→ **TAREFA**
Dê continuidade ao texto sobre o transporte coletivo de Bom Jardim, começando logo após a última frase apresentada.

→ **TEXTO FORNECIDO**
Dessa forma, o processo ainda está em fase de preparação e não pode ser considerado concluído.

TCE-RJ cobra licitação definitiva

A necessidade de uma licitação definitiva também vem sendo acompanhada pelo Tribunal de Contas do Estado do Rio de Janeiro.

No processo TCE-RJ nº 246.475-1/2025, relacionado ao transporte coletivo de Bom Jardim, o Tribunal determinou que o município promovesse procedimento licitatório para a prestação do serviço público de transporte coletivo de passageiros por ônibus.

Na análise, o Tribunal questionou a utilização sucessiva de contratações emergenciais para a manutenção do serviço e apontou a necessidade de uma solução definitiva para o sistema.

O TCE-RJ também destacou que a simples abertura de um processo administrativo destinado à preparação de uma futura licitação não seria suficiente caso não houvesse avanço efetivo até a realização do certame.

A determinação ganha relevância diante da proximidade do encerramento do atual contrato emergencial.

Modelo poderá contar com subsídio municipal

Outro aspecto relacionado ao futuro do transporte coletivo de Bom Jardim é a possibilidade de utilização de recursos públicos para subsidiar o serviço.

→ **LISTAGEM FORNECIDA**
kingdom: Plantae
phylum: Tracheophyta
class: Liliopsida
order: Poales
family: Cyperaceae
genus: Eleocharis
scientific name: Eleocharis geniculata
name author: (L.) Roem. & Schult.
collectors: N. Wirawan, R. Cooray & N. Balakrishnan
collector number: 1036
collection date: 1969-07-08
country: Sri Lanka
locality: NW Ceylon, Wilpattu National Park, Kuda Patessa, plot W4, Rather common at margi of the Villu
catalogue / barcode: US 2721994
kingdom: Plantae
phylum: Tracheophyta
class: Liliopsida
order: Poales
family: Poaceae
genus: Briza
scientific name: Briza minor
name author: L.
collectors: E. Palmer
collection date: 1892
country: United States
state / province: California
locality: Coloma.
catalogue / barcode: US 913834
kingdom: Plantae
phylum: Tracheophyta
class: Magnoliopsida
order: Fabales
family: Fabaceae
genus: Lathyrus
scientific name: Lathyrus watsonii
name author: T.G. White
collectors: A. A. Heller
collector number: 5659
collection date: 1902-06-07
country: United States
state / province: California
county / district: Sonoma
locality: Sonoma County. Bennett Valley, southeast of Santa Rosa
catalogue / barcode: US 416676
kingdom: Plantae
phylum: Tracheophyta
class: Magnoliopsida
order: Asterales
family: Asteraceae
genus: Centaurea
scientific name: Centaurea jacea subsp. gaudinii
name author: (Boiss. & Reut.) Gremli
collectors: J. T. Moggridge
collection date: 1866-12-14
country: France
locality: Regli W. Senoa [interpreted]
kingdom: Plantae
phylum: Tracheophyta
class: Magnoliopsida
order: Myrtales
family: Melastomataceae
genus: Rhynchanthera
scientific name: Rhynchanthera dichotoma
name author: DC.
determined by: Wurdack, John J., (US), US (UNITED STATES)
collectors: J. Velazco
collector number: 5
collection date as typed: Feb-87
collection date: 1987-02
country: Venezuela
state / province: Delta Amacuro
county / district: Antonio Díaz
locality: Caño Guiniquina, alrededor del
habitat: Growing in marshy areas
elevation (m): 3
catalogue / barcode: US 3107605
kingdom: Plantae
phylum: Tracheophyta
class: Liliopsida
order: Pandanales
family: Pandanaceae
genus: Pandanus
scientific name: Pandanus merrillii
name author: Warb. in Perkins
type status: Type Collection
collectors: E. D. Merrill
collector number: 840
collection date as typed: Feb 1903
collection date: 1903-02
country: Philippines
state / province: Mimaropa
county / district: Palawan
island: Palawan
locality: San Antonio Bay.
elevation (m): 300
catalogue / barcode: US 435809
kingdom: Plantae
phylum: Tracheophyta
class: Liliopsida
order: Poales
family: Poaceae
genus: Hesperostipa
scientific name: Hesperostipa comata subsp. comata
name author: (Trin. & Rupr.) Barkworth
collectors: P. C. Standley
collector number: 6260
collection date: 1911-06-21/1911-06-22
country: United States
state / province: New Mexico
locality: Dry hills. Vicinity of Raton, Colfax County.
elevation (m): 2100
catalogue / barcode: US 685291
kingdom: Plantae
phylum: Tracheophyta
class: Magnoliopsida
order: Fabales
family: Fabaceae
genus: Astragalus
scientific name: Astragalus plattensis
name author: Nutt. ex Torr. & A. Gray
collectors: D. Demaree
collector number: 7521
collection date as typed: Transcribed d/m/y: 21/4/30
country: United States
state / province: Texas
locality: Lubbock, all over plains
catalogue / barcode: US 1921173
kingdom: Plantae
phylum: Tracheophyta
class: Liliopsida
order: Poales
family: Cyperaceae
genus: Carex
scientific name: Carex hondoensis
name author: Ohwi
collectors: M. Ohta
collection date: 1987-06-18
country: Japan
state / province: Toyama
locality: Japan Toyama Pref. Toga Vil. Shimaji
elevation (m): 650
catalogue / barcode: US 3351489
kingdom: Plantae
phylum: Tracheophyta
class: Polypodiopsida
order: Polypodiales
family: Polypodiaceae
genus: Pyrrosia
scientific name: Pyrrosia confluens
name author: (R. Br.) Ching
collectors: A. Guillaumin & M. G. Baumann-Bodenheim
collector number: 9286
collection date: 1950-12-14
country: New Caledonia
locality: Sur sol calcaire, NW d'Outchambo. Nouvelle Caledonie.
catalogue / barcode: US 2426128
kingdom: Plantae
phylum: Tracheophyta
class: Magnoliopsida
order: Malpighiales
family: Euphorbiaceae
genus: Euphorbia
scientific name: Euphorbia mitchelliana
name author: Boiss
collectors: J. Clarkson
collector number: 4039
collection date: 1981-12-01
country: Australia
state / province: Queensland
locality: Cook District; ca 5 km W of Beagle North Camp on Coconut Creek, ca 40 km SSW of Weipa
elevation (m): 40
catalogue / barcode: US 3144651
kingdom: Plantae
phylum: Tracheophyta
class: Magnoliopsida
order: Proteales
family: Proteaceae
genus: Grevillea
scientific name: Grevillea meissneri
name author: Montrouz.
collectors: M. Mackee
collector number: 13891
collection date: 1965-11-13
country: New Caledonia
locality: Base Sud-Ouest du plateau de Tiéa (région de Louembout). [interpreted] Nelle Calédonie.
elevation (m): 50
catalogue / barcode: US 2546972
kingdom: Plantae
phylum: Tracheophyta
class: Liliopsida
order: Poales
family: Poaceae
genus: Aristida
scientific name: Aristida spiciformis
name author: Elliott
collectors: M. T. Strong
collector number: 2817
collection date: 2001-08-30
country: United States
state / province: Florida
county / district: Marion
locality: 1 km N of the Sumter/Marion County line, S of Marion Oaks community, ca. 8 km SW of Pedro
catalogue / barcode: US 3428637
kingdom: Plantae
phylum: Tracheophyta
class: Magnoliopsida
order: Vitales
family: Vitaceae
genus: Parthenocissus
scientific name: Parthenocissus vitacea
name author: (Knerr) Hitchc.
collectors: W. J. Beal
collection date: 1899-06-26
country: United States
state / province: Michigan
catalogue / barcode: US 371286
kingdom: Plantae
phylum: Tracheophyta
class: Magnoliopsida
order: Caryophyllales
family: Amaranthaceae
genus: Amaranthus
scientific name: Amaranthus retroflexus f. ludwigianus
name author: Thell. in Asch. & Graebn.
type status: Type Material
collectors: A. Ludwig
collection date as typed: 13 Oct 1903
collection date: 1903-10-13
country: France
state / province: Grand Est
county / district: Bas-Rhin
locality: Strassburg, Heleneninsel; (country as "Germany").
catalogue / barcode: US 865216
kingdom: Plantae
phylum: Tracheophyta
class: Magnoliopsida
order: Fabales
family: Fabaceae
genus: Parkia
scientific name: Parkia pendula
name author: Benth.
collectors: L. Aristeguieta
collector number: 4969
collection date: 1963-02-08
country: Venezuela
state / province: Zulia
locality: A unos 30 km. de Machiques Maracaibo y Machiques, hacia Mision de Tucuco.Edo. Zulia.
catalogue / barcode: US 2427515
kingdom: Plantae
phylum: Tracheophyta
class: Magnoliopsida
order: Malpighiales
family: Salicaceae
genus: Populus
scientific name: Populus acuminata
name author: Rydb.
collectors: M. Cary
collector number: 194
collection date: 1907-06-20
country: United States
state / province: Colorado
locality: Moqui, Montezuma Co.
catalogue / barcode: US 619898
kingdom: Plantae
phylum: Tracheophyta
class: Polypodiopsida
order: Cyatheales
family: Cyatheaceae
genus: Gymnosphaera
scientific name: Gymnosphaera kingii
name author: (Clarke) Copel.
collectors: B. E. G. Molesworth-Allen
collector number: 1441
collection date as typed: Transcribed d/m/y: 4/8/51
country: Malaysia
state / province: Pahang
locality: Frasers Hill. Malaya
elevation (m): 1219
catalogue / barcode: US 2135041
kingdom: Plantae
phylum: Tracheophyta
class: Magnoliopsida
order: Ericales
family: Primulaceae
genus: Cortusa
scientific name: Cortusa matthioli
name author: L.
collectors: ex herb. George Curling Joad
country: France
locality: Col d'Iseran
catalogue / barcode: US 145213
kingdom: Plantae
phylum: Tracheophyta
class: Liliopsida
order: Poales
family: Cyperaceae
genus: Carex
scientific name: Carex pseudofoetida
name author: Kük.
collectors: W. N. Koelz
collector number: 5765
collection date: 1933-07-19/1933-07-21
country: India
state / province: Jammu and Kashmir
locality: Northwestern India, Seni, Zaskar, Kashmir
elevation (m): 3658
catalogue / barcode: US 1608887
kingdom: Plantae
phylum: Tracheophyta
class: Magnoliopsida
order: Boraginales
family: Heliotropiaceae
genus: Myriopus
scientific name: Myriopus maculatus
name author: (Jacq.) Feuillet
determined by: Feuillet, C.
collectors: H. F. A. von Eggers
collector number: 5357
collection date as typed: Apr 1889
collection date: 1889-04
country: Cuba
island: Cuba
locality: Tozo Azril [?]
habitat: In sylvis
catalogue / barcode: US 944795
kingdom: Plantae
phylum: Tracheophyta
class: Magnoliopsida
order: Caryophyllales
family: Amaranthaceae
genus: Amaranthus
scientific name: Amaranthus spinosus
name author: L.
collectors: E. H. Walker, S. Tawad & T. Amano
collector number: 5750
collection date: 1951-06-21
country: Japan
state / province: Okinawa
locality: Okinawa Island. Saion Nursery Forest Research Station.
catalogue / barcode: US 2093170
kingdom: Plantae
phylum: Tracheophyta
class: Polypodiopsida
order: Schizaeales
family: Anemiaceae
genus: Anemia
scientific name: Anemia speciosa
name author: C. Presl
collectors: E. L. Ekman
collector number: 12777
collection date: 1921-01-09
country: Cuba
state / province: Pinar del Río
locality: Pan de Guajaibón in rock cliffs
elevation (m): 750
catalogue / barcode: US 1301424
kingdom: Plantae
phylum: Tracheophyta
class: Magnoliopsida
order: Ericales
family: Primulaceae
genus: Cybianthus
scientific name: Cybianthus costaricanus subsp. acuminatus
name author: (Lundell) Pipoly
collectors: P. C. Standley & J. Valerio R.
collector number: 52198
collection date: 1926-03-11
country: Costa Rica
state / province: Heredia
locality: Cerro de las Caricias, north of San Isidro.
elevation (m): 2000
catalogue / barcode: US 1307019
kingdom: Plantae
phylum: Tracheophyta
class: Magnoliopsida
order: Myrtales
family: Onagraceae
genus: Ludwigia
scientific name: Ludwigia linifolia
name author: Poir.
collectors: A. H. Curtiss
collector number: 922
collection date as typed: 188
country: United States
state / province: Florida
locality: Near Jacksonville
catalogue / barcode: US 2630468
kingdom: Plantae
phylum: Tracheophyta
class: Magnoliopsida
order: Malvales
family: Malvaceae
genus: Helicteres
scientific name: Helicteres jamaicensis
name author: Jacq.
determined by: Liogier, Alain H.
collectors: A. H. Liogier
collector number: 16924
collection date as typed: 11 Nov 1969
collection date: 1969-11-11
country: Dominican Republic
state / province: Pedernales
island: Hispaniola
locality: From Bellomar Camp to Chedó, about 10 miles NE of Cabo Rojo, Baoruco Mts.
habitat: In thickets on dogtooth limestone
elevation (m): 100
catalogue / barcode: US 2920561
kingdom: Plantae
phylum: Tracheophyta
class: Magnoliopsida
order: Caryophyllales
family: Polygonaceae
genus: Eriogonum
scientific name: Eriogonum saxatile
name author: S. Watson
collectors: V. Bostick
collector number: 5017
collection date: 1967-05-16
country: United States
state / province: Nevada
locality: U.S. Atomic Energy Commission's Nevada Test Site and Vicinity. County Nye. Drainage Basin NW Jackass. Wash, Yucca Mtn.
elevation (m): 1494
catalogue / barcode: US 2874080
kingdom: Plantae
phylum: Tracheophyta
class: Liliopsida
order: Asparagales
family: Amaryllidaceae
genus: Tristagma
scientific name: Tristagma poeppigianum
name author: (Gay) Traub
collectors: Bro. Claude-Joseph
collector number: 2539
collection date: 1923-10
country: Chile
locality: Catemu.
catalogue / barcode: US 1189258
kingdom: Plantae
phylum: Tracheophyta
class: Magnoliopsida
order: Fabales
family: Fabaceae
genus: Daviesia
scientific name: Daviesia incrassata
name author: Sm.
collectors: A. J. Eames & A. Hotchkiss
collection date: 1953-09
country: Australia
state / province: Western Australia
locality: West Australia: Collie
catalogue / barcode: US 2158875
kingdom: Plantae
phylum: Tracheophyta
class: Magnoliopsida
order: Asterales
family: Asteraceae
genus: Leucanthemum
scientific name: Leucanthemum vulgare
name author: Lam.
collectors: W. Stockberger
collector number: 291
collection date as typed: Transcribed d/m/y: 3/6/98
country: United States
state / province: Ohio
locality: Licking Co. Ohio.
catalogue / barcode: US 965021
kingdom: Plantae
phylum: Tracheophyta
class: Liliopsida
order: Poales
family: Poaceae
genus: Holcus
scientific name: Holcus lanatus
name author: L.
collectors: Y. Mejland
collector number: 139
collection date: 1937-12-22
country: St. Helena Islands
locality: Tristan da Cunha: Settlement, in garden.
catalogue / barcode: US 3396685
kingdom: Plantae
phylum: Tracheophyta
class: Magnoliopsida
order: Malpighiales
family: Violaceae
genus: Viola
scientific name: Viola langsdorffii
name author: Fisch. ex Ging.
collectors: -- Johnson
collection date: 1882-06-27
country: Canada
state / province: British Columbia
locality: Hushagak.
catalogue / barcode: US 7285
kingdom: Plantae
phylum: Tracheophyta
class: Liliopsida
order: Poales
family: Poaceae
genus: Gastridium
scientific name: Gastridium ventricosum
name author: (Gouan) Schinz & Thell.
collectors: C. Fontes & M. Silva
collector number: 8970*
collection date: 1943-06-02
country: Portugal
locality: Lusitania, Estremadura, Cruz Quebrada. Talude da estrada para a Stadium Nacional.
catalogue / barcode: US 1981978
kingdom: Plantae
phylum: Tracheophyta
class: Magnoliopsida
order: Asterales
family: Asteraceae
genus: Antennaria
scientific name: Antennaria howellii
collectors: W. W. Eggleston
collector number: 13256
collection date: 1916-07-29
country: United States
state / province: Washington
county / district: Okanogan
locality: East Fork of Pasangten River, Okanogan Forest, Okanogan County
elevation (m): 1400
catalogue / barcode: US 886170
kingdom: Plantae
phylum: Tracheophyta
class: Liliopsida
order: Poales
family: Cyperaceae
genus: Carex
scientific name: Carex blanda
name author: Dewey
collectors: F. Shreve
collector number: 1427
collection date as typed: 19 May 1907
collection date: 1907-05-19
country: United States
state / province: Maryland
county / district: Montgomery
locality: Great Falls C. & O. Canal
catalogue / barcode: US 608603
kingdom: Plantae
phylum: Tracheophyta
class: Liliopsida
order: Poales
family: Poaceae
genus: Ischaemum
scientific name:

→ **RESPOSTA**
A Lei Municipal nº 1.761/2025 autorizou a concessão de subsídio mensal ao transporte coletivo municipal. Posteriormente, a legislação foi alterada pela Lei nº 1.786/2025.

O modelo permite que a empresa concessionária obtenha recursos por meio das tarifas pagas pelos passageiros e também receba complementação financeira do município, conforme os critérios que forem estabelecidos para a futura concessão.

Também foi aprovada a Lei Municipal nº 1.760/2025, relacionada à abertura de crédito especial para a atividade de concessão dos serviços de transporte público.

Caminhos Dourados poderá participar da futura licitação?

A Caminhos Dourados é atualmente responsável pela operação do transporte coletivo municipal, mas a contratação emergencial não garante à empresa o direito de permanecer à frente do serviço após a conclusão de uma futura licitação.

Caso seja publicado um edital, a empresa poderá disputar a concessão desde que cumpra os requisitos estabelecidos no documento e não possua impedimentos legais.

A futura licitação deverá estabelecer as condições aplicáveis a todas as empresas interessadas, incluindo exigências relacionadas à frota, capacidade operacional, investimentos, manutenção dos veículos, atendimento aos passageiros e demais obrigações contratuais.


O que ainda precisa ser definido

O edital da futura concessão deverá estabelecer parâmetros importantes para os usuários do transporte coletivo de Bom Jardim.

Entre os pontos que deverão ser definidos estão:

- quantidade mínima de ônibus;
- idade máxima dos veículos;
- acessibilidade;
- tecnologia de bilhetagem;
- sistema de localização e monitoramento da frota;
- linhas e itinerários;
- horários e frequência;
- quilometragem operacional;
- valor da tarifa;
- regras para reajustes;
- valor e critérios do subsídio municipal;
- prazo da concessão;
- investimentos obrigatórios;
- indicadores de qualidade;
- fiscalização e penalidades.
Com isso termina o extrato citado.